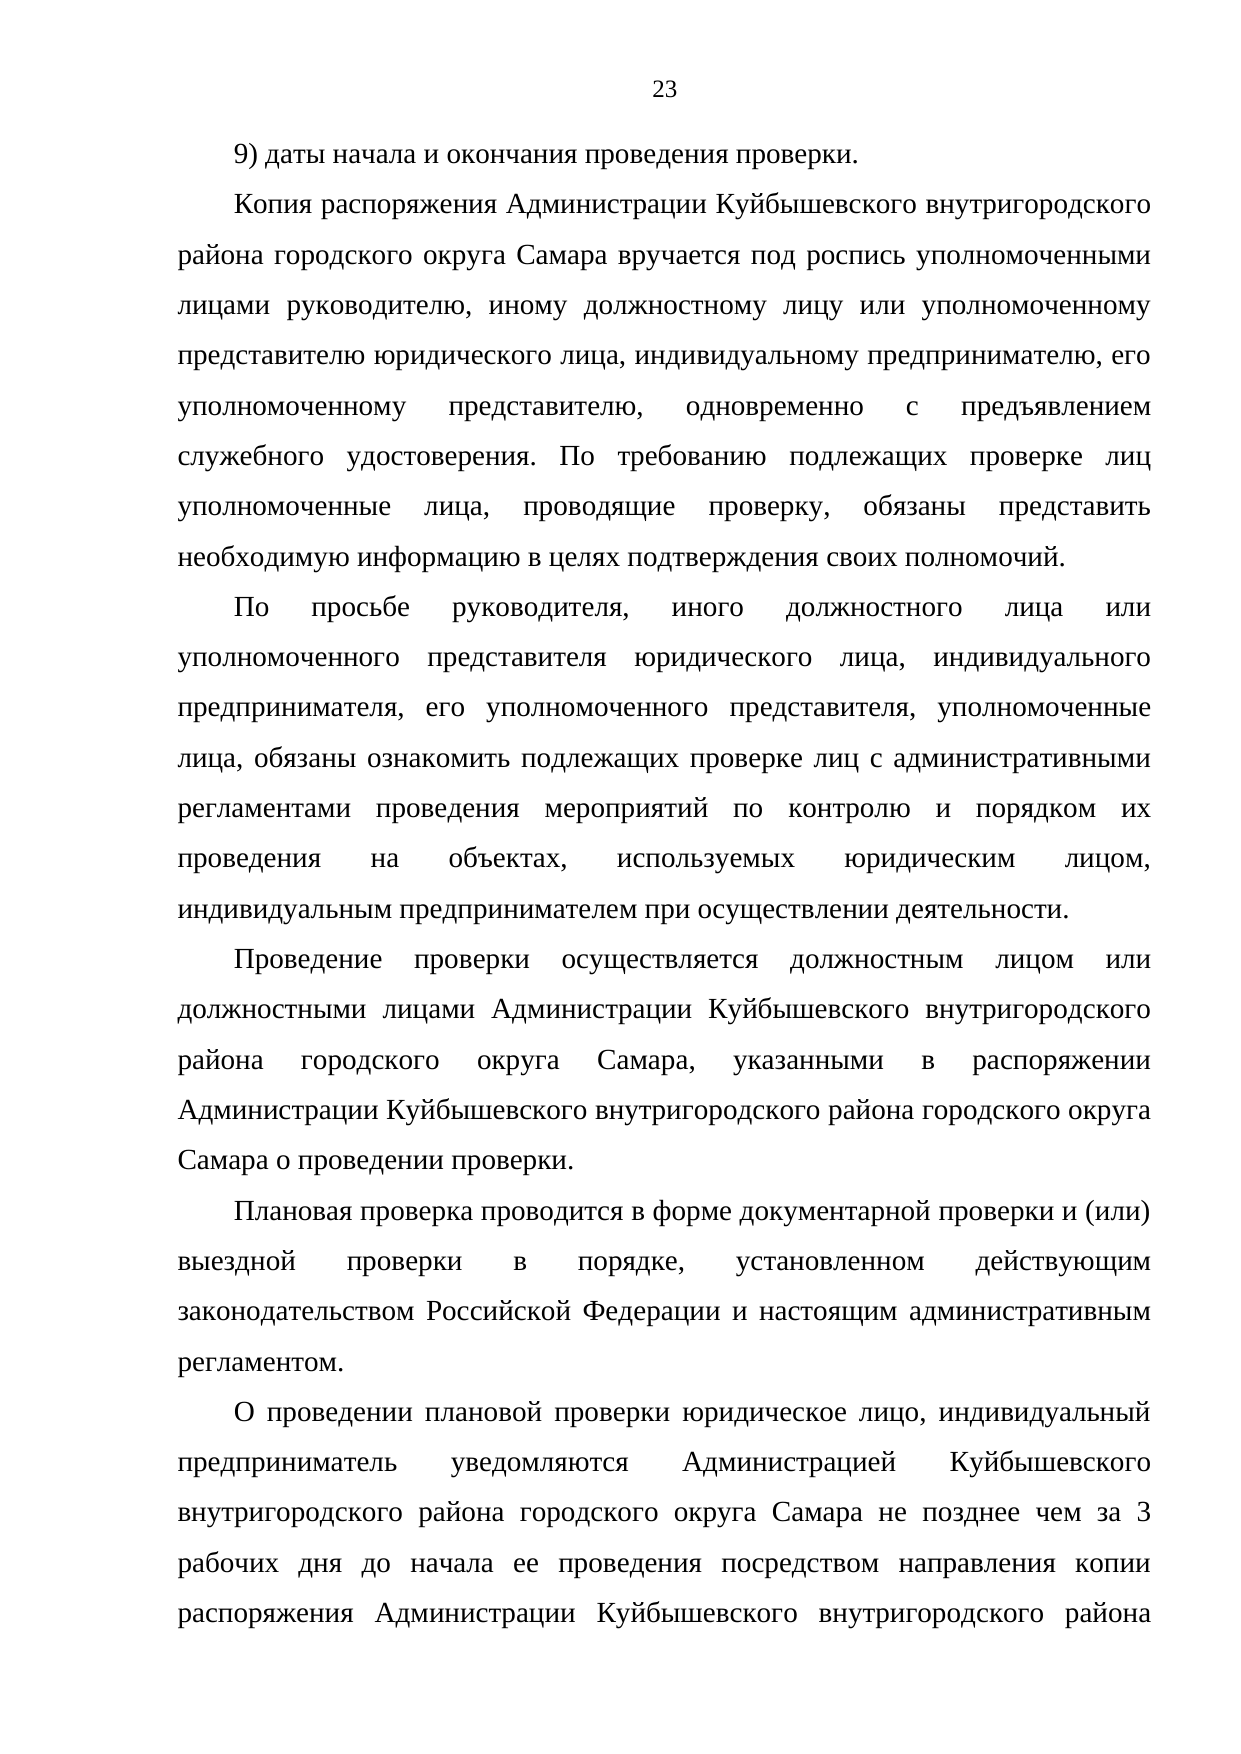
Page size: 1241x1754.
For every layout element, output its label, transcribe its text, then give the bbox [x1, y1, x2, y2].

text Проведение проверки осуществляется должностным лицом или должностными лицами Администрации Куйбышевского внутригородского района городского округа Самара, указанными в распоряжении Администрации Куйбышевского внутригородского района городского округа Самара о проведении проверки. [177, 941, 1152, 1176]
text 9) даты начала и окончания проведения проверки. [177, 136, 1152, 170]
text Плановая проверка проводится в форме документарной проверки и (или) выездной проверки в порядке, установленном действующим законодательством Российской Федерации и настоящим административным регламентом. [177, 1193, 1152, 1377]
text По просьбе руководителя, иного должностного лица или уполномоченного представителя юридического лица, индивидуального предпринимателя, его уполномоченного представителя, уполномоченные лица, обязаны ознакомить подлежащих проверке лиц с административными регламентами проведения мероприятий по контролю и порядком их проведения на объектах, используемых юридическим лицом, индивидуальным предпринимателем при осуществлении деятельности. [177, 589, 1152, 924]
text Копия распоряжения Администрации Куйбышевского внутригородского района городского округа Самара вручается под роспись уполномоченными лицами руководителю, иному должностному лицу или уполномоченному представителю юридического лица, индивидуальному предпринимателю, его уполномоченному представителю, одновременно с предъявлением служебного удостоверения. По требованию подлежащих проверке лиц уполномоченные лица, проводящие проверку, обязаны представить необходимую информацию в целях подтверждения своих полномочий. [177, 186, 1152, 572]
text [177, 1394, 1152, 1629]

==*==

Copy out, from the records above, every line that holds the string "проверки".

**PROBLEM SOLUTION**
text Проведение проверки осуществляется должностным лицом или должностными лицами Администрации Куйбышевского внутригородского района городского округа Самара, указанными в распоряжении Администрации Куйбышевского внутригородского района городского округа Самара о проведении проверки. [177, 941, 1152, 1176]
text 9) даты начала и окончания проведения проверки. [177, 136, 1152, 170]
text Плановая проверка проводится в форме документарной проверки и (или) выездной проверки в порядке, установленном действующим законодательством Российской Федерации и настоящим административным регламентом. [177, 1193, 1152, 1377]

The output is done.